You may have heard about our new boatshop course—Japanese Boat Building with Douglas Brooks, August 24-28—but you may not have heard about what an incredible opportunity this is.
In Japan, design and boat building techniques are well guarded and not written down, meaning the only way to truly learn from the masters is to apprentice. Douglas Brooks, instructor of our new Japanese Boat Building course, has apprenticed with seven masters throughout Japan (seven!) and is the only person to have apprenticed with six of the seven, positioning him as the only person in the world with this experience. His work has been honored by the Japanese Ministry Craft Council, and he is the author of four books on Japanese boat building.
Through Douglas we are able to offer an extremely rare opportunity to build a traditional Japanese river boat.
Excerpt from Douglas’s class description:
The course will also expose students to apprentice-style learning. At the outset of all of my apprenticeships in Japan my teachers told me the one all-important rule: there would be absolutely no speaking in the workshop. This is a hallmark of Japanese apprenticeships throughout the crafts. The apprentice is forced to learn by observation. For most students the idea of a completely silent classroom comes as a shock. Students are used to education as externalities: a professor or expert telling them the facts from a lectern, then expecting them to creatively regurgitate those same facts back to them. Overall the western learning model seeks maximum efficiency.
In contrast, the Japanese apprenticeship is first and foremost an internal process. The student is required to develop values of patience, observation, humility, obedience and perseverance. Only then do they have the means to learn from the master. It is, at root, a values-based education, one that conforms to Buddhist principles of Zen Monastic training.
Understanding the beauty of this unique class, we wanted to extend the experience into this year’s Wooden Boat Festival. You’ll find a Japanese theme inside the Boatshop; the Japanese river boat will be on display surrounded by Japanese tool exhibitors, a planing contest, Japanese models, and more. Several presentations are planned, and we’ll culminate the weekend on Sunday with Taiko Drumming at noon at Bar Harbor, followed by the Shinto boat launching.
About the launching (excerpt from class description):
Shinto is the native religion of Japan, and typically described as animist.
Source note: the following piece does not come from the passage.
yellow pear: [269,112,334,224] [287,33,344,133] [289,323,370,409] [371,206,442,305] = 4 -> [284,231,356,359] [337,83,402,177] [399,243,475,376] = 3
In brief, Shintoism is the ritual worship of a spirit – called kami – that pervades all things animate and inanimate.
Various shrine objects are used, including mocha (rice cakes) and sake (rice wine). Essentially the ceremony is an act of purification: of the boat and even the boatbuilders. A priest can conduct the ceremony, but most often these ceremonies are led by the boatbuilders themselves.
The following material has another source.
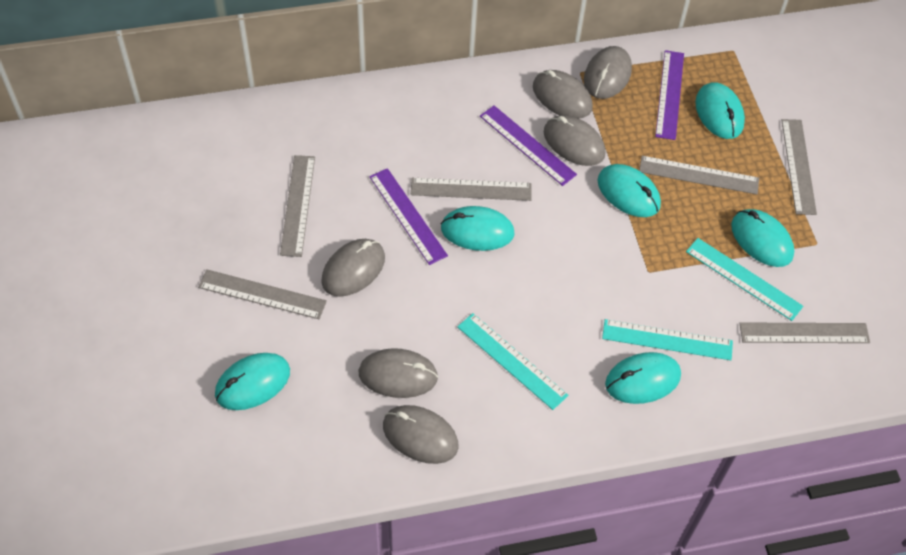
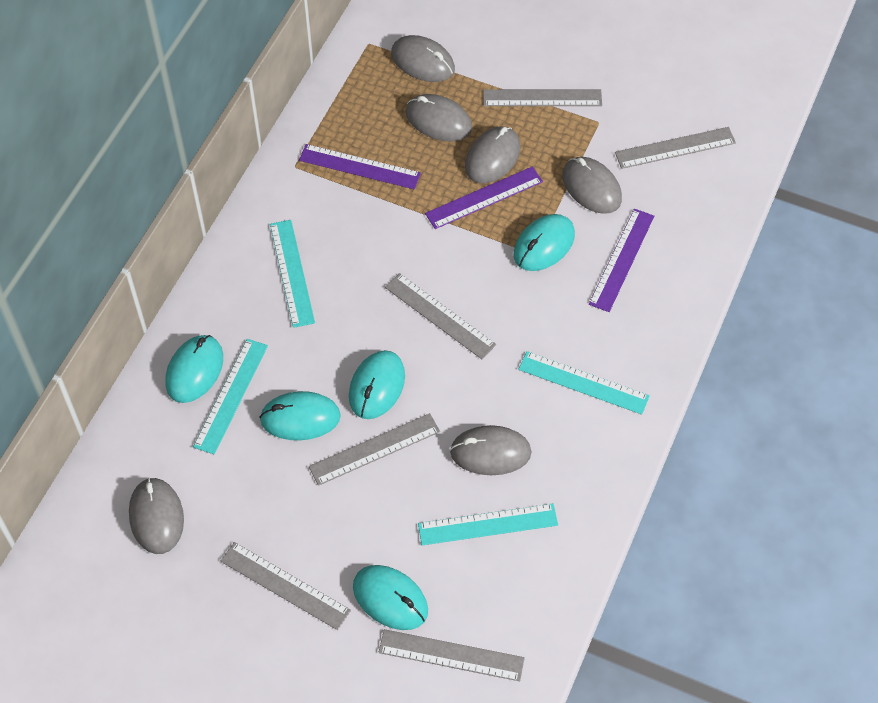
turquoise mouse: [215,353,290,410] [441,206,515,251] [597,164,661,217] [605,352,681,404] [695,82,745,139] [731,209,794,267] = 6 -> [166,335,223,403] [259,391,341,440] [349,350,405,419] [353,565,428,630] [514,214,575,271] = 5
turquoise ruler: [457,313,568,410] [602,319,733,360] [686,238,803,321] = 3 -> [193,339,268,455] [270,220,315,328] [418,504,558,545] [518,351,650,415] = 4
All ceremonies have a local flavor, based on traditions of the region or even an individual town. In some ceremonies a small shrine is placed on the boat. Often this is no more than a mortise in which significant objects are places. Once the boat is in the water it may be rowed in particular motions signifying good luck. After the ceremony often gifts are thrown to spectators usually candy or small crackers.